Filip is also someone who is a long-term sceptic about investing in banks, and says traditionally this part of the cycle is not a good time to own bank shares, as coming out of a recession banks are frequently faced with bad debts run up in the preceding recession.
But he says the unique nature of the pandemic-induced recession forced people to save, and so created an exit from recession that has not led to problems for bank balance sheets.
ESG perspective
Just as investors have been getting to grips with the potential for a steep change in economic growth and inflation, so too they have had to contend with the structural growth in client concerns around the sustainability of investments.
David Osfield, who runs a sustainable equity fund at EdenTree, says environmental, social and governance considerations have been stronger in Europe for a number of years, meaning the suite of available sustainable investment stocks in the US is limited, and with a small number of “darling” stocks, which are ESG-compliant and have become very expensive.
He says at present it is difficult to find stocks in the US that are both sustainable in character and trade at an attractive valuation, which he says he can find in European equity markets.

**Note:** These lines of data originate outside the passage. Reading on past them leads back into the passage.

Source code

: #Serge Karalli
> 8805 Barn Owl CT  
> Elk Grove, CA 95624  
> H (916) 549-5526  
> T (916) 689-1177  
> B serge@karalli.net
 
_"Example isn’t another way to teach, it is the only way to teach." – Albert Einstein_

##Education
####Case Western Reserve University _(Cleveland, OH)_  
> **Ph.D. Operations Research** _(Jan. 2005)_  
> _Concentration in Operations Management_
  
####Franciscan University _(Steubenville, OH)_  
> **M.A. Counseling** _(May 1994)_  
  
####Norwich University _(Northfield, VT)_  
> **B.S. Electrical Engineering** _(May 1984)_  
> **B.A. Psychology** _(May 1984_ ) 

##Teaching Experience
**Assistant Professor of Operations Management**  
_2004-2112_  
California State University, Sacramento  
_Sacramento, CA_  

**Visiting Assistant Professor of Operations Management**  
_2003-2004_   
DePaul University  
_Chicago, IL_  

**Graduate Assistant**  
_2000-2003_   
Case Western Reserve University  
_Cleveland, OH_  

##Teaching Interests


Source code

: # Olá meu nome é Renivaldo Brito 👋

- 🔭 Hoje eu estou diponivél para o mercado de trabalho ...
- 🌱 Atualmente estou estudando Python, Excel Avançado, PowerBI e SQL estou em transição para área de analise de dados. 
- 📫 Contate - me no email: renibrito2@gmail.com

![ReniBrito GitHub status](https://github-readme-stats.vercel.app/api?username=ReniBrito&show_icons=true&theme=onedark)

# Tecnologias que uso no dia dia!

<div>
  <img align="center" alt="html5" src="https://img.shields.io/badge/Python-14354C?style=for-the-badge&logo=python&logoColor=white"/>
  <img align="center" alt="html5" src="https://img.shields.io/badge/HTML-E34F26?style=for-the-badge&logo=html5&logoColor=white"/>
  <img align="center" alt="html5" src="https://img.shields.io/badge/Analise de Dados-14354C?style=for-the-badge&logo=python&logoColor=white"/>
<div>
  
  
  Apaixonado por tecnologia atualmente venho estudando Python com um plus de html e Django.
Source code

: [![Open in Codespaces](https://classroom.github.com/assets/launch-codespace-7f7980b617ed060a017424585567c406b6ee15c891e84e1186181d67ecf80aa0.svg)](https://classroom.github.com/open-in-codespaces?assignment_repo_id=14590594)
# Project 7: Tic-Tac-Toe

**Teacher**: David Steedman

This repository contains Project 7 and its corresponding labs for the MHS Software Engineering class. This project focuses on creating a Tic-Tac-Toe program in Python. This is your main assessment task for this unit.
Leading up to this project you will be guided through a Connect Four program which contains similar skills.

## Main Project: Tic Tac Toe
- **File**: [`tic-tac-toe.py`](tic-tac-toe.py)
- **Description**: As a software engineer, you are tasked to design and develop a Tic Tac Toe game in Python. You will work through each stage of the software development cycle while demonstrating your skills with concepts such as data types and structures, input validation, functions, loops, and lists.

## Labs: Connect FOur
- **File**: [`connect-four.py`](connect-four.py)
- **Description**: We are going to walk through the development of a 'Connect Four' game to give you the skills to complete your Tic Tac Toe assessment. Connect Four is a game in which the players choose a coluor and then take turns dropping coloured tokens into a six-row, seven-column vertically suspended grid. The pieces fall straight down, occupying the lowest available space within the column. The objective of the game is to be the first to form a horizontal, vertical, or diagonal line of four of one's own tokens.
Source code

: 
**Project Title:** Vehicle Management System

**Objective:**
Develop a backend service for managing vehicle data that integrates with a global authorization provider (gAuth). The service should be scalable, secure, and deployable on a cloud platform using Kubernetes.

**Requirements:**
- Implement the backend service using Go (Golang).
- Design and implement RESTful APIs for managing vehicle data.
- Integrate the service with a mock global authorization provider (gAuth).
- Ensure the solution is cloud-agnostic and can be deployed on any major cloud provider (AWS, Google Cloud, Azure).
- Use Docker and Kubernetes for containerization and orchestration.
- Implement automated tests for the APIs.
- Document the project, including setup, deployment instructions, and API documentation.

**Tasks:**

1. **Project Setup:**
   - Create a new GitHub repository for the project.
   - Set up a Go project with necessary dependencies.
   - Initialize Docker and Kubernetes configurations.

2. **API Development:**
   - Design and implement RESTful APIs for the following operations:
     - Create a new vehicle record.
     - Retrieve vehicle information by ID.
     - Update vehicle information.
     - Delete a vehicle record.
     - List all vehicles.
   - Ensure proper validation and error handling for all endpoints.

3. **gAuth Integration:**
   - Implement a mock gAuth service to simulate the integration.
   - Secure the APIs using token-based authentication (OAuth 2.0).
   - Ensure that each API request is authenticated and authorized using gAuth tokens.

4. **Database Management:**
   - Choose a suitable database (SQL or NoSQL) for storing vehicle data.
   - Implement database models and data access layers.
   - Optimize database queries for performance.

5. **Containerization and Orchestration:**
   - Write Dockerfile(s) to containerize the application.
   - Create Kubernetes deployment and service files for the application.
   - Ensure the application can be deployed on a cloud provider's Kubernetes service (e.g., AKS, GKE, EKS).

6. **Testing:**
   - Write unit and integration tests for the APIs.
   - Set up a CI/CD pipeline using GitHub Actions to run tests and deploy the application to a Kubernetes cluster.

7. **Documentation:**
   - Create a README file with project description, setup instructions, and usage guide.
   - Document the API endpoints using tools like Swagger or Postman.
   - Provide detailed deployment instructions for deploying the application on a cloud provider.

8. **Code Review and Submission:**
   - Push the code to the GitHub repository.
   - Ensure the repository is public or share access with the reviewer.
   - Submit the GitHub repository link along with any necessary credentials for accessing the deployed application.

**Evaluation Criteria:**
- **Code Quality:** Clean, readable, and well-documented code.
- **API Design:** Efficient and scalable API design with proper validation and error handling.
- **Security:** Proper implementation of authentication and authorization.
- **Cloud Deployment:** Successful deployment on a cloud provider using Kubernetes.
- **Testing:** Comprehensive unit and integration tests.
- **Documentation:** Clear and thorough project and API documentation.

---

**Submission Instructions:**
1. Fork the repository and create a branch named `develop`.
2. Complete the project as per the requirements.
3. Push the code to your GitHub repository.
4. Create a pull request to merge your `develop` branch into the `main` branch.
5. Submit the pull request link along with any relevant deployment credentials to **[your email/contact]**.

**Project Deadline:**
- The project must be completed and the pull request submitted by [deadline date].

Peters says one of the issues with the US market in recent years has been the remuneration packages of chief executives, which were often linked to a metric called earnings per share, which encourages short-term behaviour from management.
But he says he is increasingly noticing this metric being abandoned and replaced by more shareholder-friendly targets, which implies better governance, the 'G' in ESG.
Cole says: “One further factor that might take some of the shine off the Fang stocks in the year ahead is the increasing importance of ESG factors to a growing proportion of investors. Governance issues exist in a number of the more highly valued areas of the market and we’ve seen these concerns damage the pricing of both public and private companies looking to IPO in recent months. Isn’t it likely, given increased ESG pressures, that it is those companies that tick the biggest ESG boxes, where investors will be happier paying increasing multiples?”